Con la legge di bilancio 2020 è stata introdotta la disciplina che consente una detrazione dall’imposta lorda pari al 90% delle spese sostenute per gli interventi finalizzati al recupero o restauro della facciata esterna degli edifici esistenti ubicati in zona A o B, ai sensi del D.M. 1444/1968.

Beneficiari: tutti i contribuenti residenti e non residenti nel territorio dello Stato, che sostengono le spese per l’esecuzione degli interventi, a prescindere dalla tipologia di reddito di cui essi siano titolari: persone fisiche, compresi gli esercenti arti e professioni, enti pubblici e privati che non svolgono attività commerciale, società semplici, associazioni tra professionisti e soggetti che conseguono reddito d’impresa (persone fisiche, enti, società di persone, società di capitali).

I soggetti beneficiari devono possedere o detenere l’immobile oggetto dell’intervento.
Sono ammessi a fruire della detrazione anche i familiari conviventi del possessore o del detentore dell’immobile, nonché i conviventi di fatto, sempreché sostengano le spese per la realizzazione dei lavori.

Hanno diritto alla detrazione anche:

  • il promissario acquirente dell’immobile oggetto di intervento immesso nel possesso, a condizione che sia stato stipulato un contratto preliminare di vendita dell’immobile regolarmente registrato;
  • chi esegue i lavori in proprio limitatamente alle spese di acquisto dei materiali utilizzati.

Interventi ammessi: interventi finalizzati al recupero o restauro della “facciata esterna”, realizzati su edifici esistenti, parti di edifici esistenti o su unità immobiliari esistenti di qualsiasi categoria catastale, compresi quelli strumentali.

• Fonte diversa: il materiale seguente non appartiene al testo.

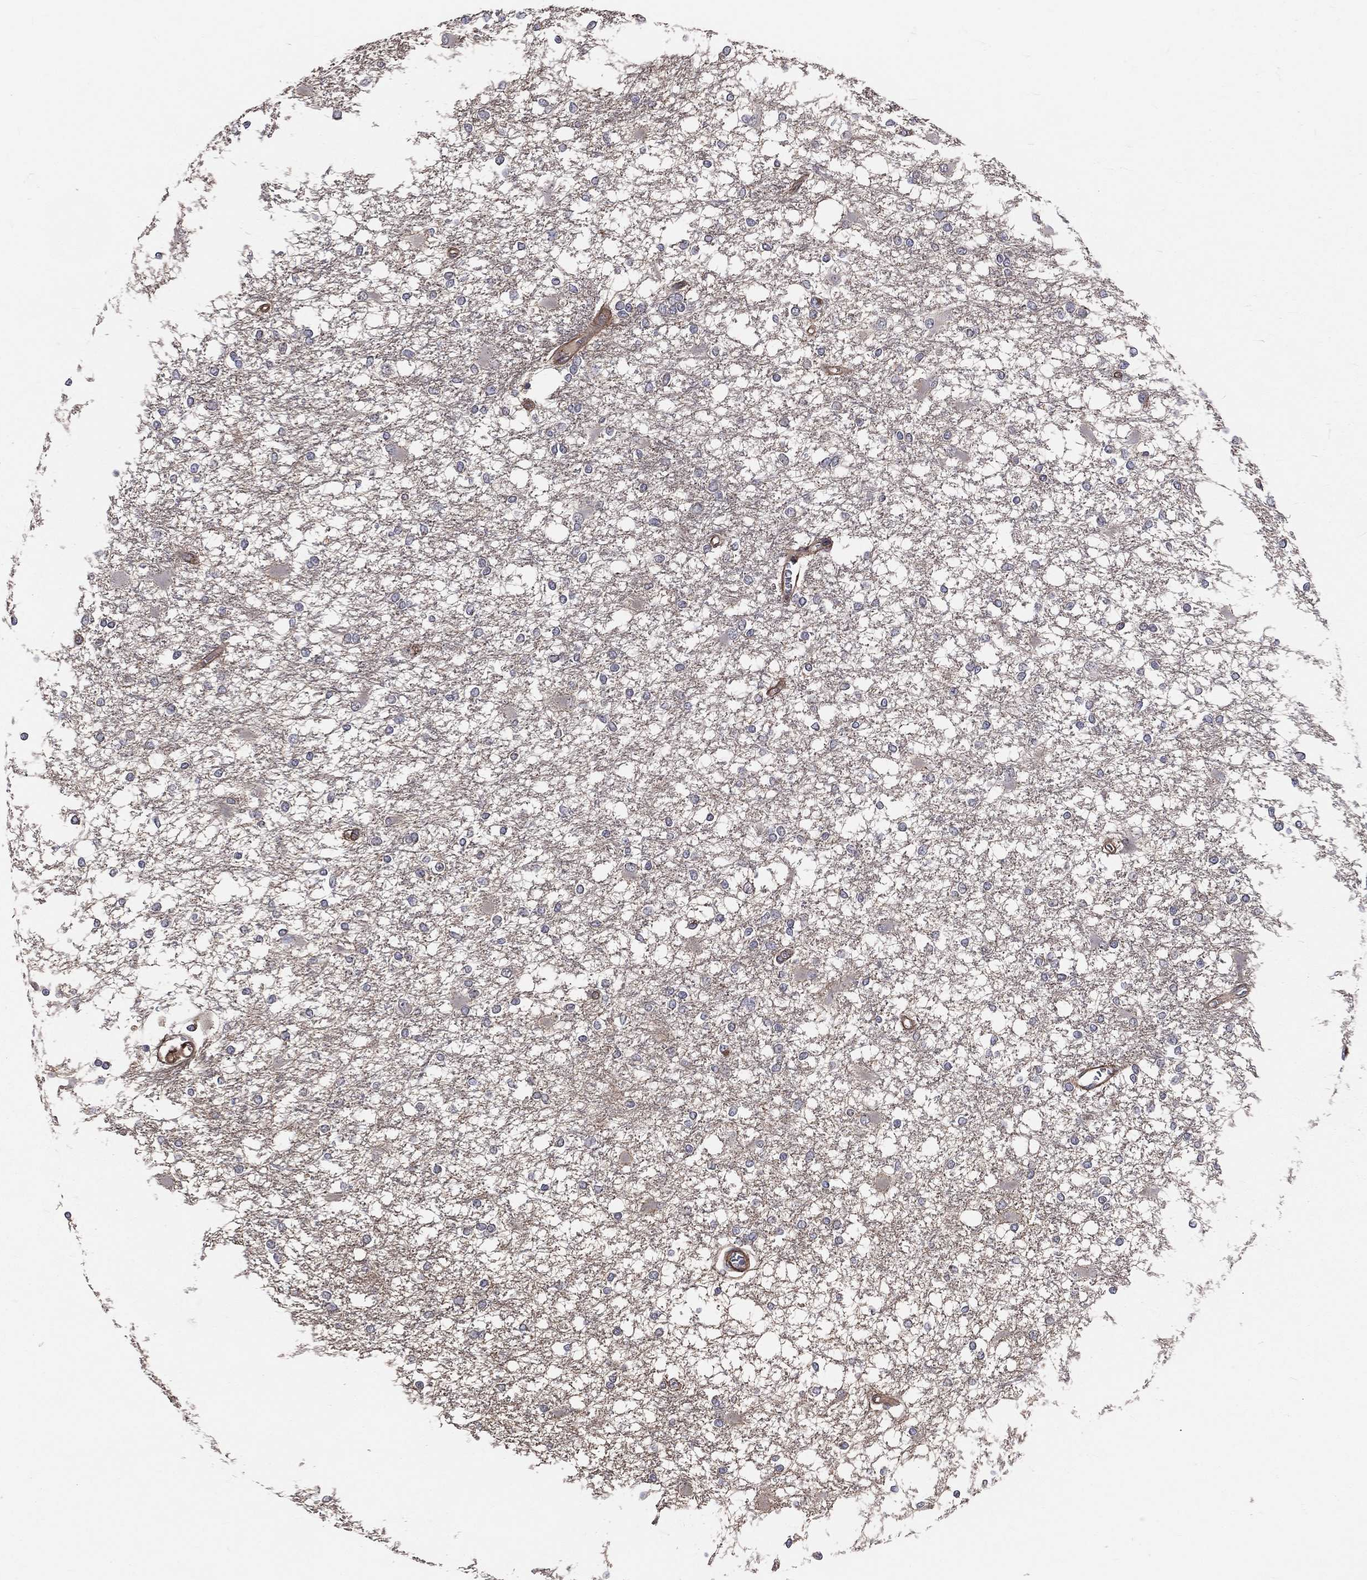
{"staining": {"intensity": "negative", "quantity": "none", "location": "none"}, "tissue": "glioma", "cell_type": "Tumor cells", "image_type": "cancer", "snomed": [{"axis": "morphology", "description": "Glioma, malignant, High grade"}, {"axis": "topography", "description": "Cerebral cortex"}], "caption": "An immunohistochemistry (IHC) micrograph of glioma is shown. There is no staining in tumor cells of glioma.", "gene": "ENTPD1", "patient": {"sex": "male", "age": 79}}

L’agevolazione, pertanto, non spetta per gli interventi effettuati durante la fase di costruzione dell’immobile né per gli interventi realizzati mediante demolizione e ricostruzione.

La detrazione spetta a condizione che gli edifici oggetto degli interventi siano ubicati in zona A o B ai sensi del D.M. 1444/1968, o in zone a queste assimilabili in base alla normativa regionale e ai regolamenti edilizi comunali.

  • zone A) le parti del territorio interessate da agglomerati urbani che rivestano carattere storico, artistico e di particolare pregio ambientale o da porzioni di essi, comprese le aree circostanti, che possono considerarsi parte integrante, per tali caratteristiche, degli agglomerati stessi;
  • zone B) le parti del territorio totalmente o parzialmente edificate, diverse dalle zone A): si considerano parzialmente edificate le zone in cui la superficie coperta degli edifici esistenti non sia inferiore al 12,5 per cento della superficie fondiaria della zona e nelle quali la densità territoriale sia superiore ad 1,5 m3/m2.

Gli interventi devono essere finalizzati al recupero o restauro della facciata esterna e devono essere realizzati esclusivamente sulle strutture opache della facciata, su balconi o su ornamenti e fregi.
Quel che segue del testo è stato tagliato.